*** Dataset Section Begins ***

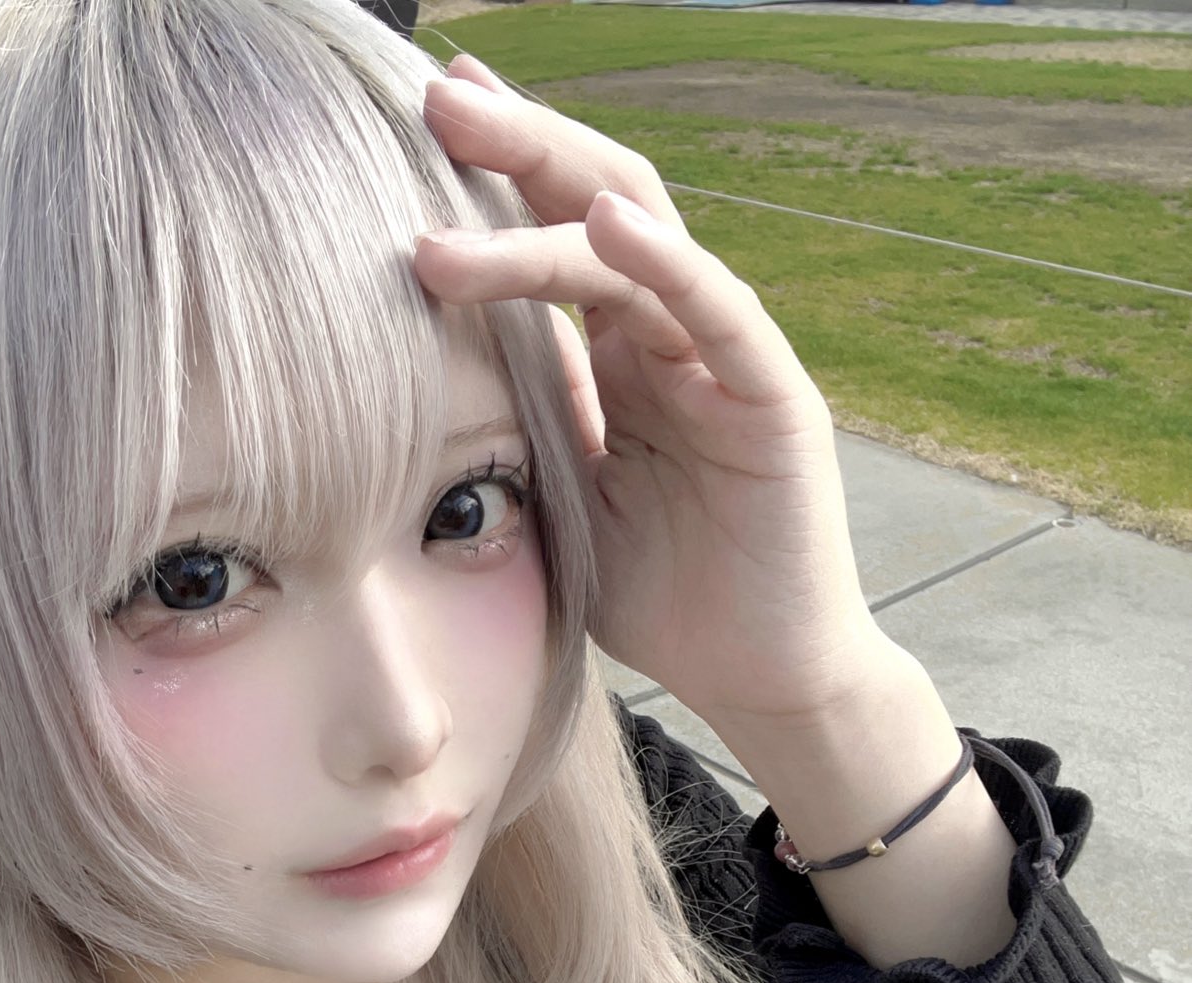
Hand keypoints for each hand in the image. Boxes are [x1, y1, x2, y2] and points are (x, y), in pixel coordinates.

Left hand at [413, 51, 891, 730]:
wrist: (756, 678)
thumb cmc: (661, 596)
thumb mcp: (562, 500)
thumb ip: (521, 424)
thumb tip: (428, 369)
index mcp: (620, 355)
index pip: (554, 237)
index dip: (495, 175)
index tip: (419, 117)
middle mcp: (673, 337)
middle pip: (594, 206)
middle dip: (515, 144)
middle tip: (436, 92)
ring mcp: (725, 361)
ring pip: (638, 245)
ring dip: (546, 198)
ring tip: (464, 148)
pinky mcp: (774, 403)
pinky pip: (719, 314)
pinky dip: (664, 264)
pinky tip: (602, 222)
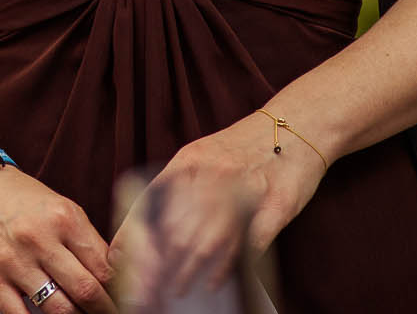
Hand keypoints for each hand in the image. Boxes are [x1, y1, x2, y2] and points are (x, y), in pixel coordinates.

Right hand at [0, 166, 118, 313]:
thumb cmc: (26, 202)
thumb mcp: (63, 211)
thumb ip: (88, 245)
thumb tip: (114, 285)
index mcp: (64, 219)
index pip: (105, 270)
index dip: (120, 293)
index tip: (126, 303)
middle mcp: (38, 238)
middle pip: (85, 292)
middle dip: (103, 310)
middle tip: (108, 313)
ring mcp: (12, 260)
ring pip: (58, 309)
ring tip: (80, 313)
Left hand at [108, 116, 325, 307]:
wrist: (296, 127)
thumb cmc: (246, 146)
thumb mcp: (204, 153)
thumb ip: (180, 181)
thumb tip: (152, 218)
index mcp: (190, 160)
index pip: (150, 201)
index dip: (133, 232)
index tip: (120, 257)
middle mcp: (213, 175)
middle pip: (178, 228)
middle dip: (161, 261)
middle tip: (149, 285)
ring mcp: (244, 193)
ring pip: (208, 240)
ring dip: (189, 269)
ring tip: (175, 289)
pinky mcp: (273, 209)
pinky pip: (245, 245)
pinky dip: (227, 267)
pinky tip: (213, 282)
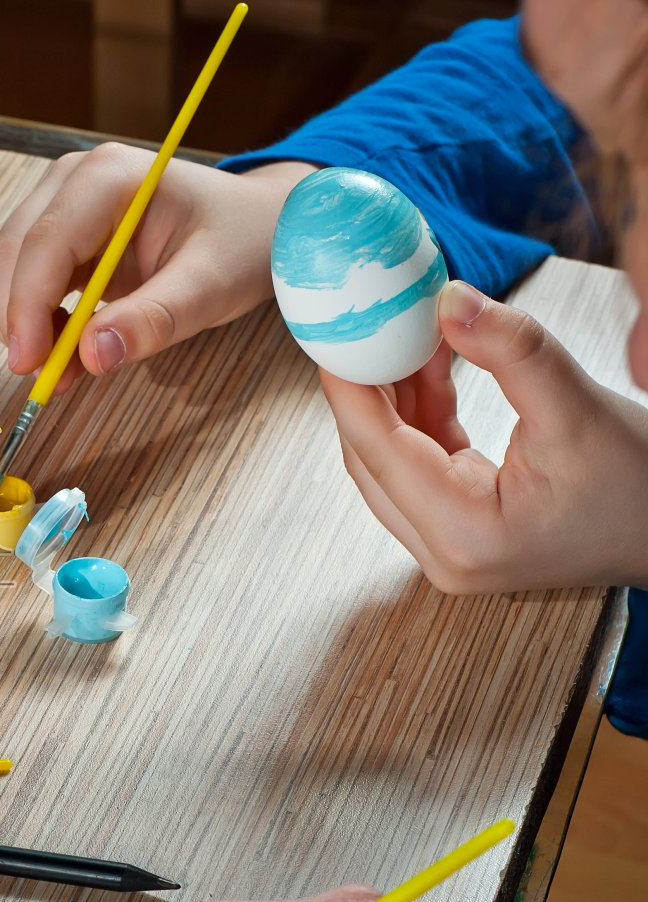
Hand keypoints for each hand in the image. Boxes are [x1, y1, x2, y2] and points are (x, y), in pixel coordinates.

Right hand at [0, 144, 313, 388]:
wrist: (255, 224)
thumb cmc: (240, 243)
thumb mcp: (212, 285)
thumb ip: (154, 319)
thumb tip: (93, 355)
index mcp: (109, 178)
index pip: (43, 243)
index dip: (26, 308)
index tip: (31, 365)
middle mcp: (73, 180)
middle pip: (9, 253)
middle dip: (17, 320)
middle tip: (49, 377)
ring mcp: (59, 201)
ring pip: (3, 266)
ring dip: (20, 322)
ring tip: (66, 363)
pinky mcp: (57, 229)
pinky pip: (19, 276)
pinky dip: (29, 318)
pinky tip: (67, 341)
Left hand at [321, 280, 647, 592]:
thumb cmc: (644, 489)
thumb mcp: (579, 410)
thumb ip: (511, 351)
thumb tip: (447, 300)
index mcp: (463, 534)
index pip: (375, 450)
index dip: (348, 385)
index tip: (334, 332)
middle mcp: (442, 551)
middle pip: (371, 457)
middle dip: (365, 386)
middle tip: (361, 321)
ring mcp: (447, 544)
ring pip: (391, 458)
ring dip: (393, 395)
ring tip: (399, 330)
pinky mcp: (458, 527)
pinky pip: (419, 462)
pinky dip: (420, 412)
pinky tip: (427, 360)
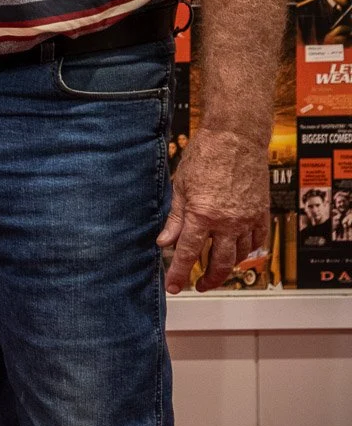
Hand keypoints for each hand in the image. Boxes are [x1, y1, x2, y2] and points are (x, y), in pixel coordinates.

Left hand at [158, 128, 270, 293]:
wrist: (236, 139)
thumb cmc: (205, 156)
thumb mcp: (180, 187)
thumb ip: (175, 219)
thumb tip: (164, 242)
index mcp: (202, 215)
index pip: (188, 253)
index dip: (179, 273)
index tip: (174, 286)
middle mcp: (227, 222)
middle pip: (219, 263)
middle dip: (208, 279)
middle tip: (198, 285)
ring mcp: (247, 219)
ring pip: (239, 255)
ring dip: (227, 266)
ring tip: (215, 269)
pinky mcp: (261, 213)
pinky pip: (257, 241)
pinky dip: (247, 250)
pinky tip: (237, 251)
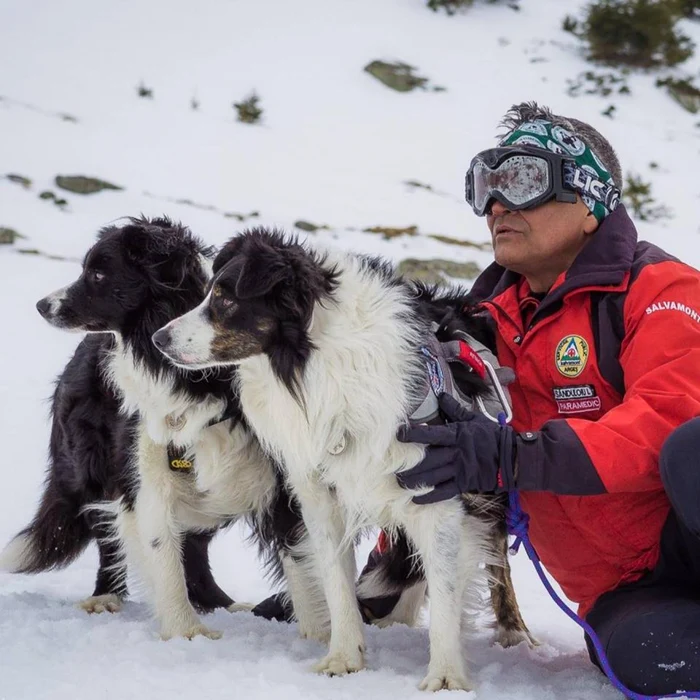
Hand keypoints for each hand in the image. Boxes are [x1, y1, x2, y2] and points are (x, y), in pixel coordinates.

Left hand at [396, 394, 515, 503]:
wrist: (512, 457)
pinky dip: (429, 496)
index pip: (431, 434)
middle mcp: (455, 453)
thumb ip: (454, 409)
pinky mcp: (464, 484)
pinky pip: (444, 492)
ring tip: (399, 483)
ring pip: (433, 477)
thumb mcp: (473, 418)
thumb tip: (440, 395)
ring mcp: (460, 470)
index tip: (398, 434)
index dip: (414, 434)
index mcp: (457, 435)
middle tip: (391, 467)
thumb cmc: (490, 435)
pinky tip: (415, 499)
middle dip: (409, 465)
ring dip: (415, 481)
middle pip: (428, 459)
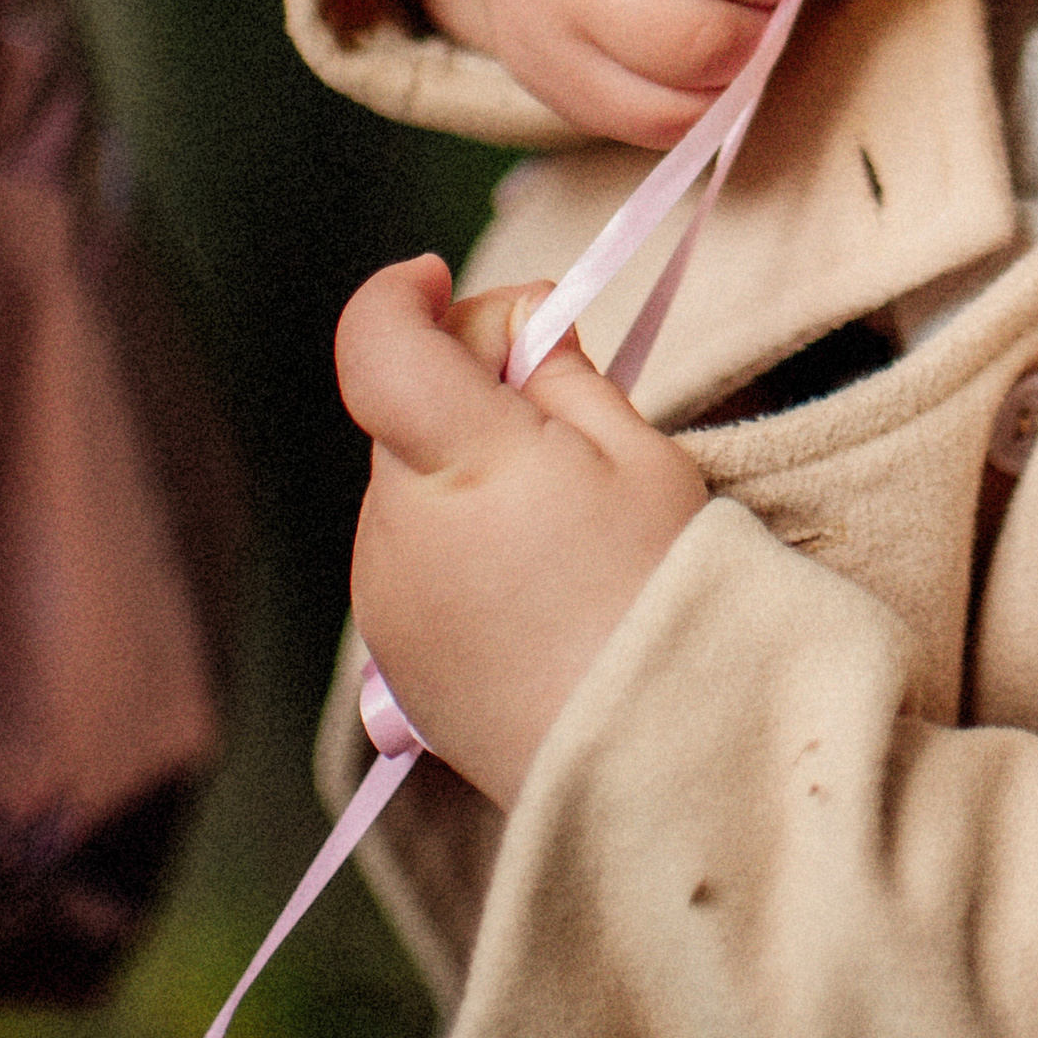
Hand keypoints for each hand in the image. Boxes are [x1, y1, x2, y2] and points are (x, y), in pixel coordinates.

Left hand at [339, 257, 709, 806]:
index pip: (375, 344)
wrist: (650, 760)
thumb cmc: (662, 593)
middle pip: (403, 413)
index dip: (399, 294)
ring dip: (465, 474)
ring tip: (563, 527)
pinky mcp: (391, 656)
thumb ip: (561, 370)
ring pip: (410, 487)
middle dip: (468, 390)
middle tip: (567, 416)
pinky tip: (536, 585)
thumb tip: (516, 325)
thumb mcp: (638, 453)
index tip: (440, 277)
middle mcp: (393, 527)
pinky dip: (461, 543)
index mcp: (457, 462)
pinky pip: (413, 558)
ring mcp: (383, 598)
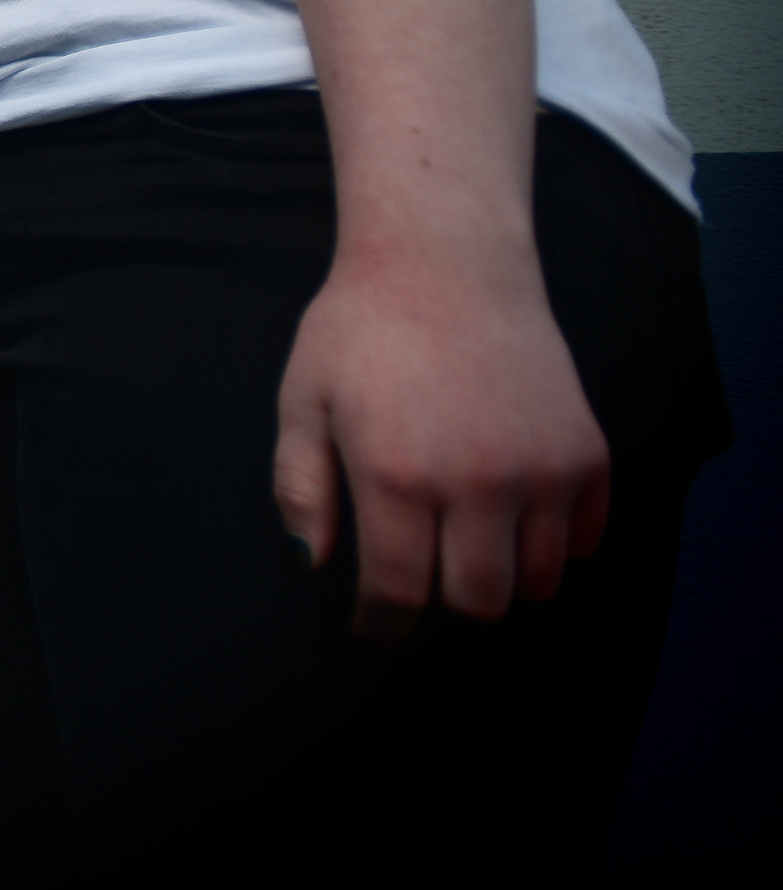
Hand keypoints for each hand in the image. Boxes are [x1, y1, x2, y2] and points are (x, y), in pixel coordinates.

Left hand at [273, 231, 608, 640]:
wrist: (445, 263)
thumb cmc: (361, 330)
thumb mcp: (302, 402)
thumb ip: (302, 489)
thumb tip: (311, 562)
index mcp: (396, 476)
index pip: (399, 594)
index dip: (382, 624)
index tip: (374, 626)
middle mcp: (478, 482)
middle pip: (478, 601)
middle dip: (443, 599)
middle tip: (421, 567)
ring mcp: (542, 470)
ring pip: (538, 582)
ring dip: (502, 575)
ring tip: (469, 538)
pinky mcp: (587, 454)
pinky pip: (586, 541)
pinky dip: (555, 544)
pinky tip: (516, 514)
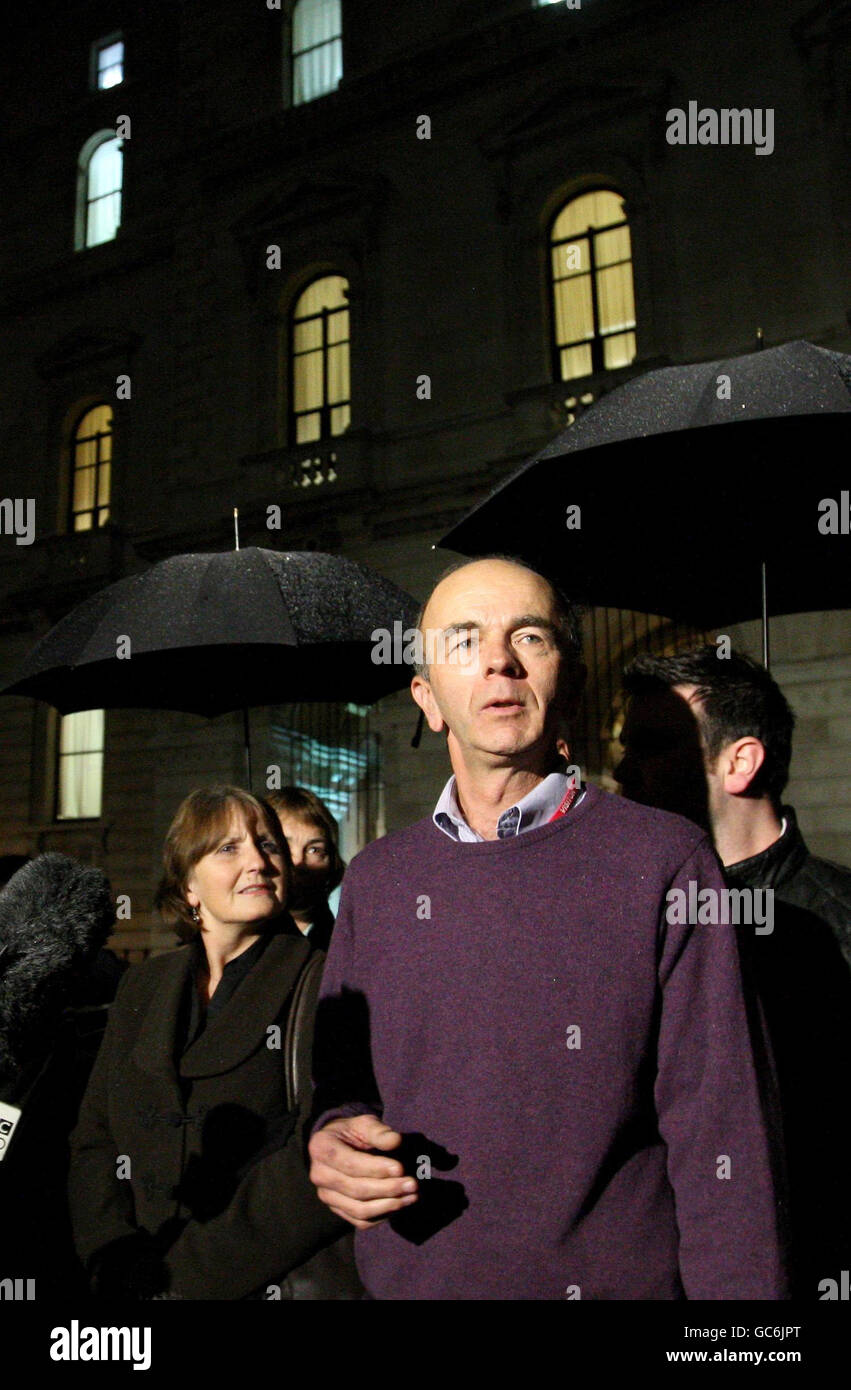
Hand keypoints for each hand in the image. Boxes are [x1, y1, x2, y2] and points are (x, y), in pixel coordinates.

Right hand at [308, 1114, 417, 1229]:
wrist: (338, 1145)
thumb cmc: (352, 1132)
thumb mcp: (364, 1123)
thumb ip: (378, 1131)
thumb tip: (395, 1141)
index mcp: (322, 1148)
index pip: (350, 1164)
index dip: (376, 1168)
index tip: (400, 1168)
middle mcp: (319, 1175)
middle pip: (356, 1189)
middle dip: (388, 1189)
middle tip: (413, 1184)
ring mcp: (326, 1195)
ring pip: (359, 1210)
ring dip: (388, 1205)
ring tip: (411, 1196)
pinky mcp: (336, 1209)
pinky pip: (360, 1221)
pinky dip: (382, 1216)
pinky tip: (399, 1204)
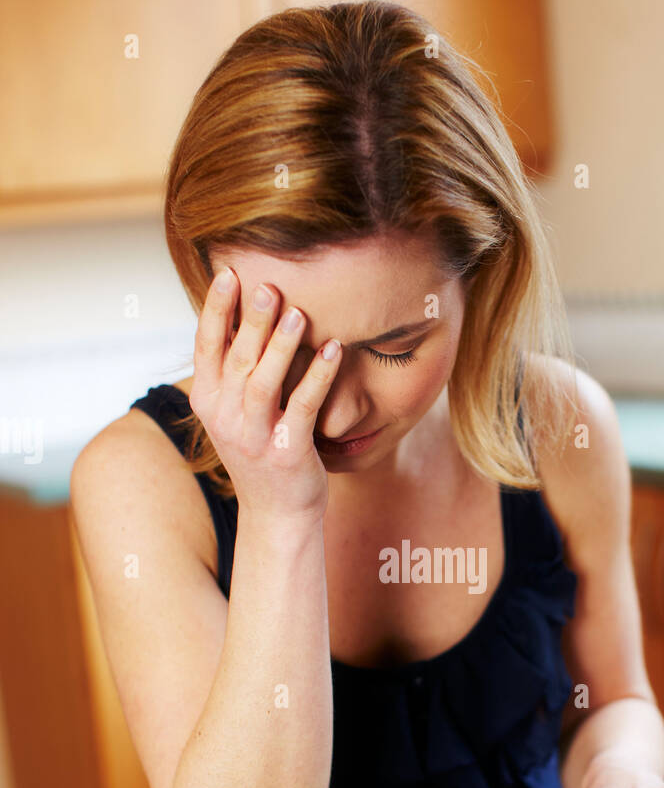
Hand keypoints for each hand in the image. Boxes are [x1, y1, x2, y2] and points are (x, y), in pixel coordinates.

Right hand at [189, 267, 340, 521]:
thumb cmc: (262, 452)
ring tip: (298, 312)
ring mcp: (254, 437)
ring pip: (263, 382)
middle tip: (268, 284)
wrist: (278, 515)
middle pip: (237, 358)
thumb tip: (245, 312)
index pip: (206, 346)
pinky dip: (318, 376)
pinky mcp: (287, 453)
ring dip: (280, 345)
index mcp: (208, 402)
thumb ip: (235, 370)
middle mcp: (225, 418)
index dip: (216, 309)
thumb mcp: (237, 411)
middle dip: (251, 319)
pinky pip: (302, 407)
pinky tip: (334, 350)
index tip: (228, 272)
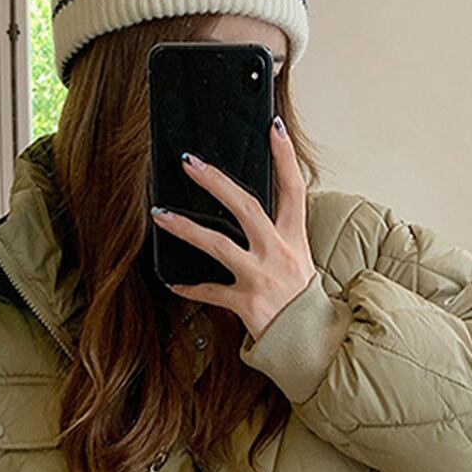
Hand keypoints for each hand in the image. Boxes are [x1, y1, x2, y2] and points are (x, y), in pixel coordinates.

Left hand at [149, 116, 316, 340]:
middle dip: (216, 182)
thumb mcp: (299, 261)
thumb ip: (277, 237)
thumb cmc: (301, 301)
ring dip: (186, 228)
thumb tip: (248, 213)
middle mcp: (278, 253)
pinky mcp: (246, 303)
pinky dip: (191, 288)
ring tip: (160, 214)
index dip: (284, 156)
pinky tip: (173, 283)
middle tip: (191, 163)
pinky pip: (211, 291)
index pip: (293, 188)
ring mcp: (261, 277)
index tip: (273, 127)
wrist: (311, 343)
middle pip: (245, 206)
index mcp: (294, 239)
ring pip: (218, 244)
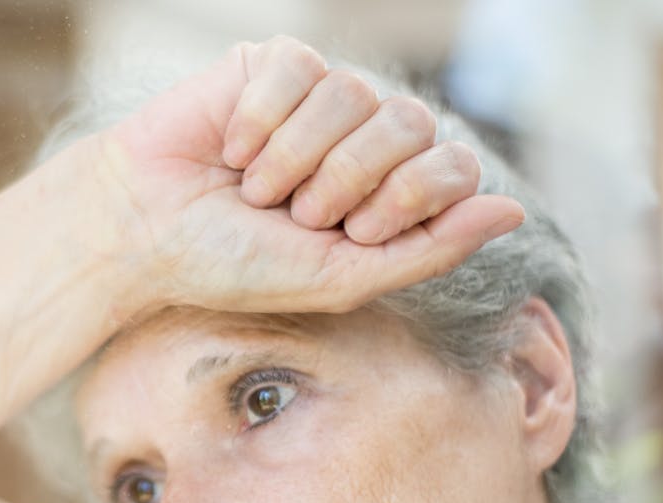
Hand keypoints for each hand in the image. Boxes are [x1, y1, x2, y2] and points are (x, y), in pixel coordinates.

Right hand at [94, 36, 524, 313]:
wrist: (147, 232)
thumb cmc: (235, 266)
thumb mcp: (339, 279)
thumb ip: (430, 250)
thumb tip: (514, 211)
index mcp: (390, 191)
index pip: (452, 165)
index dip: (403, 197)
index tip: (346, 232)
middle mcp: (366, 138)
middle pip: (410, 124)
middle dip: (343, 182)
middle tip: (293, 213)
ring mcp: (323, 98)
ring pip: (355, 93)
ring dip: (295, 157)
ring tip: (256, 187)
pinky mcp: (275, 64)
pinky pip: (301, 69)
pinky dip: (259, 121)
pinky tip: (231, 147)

*** Dataset Section Ends ***

▶ **What to work on**
Search the material above for the string "Right", and copy every line in which it turns up.

▶ **Response**
Right hand at [0, 166, 118, 313]:
Right hand at [0, 144, 313, 388]:
Right hand at [308, 1114, 417, 1229]:
Right hand at [189, 267, 340, 521]:
Right hand at [94, 36, 524, 313]:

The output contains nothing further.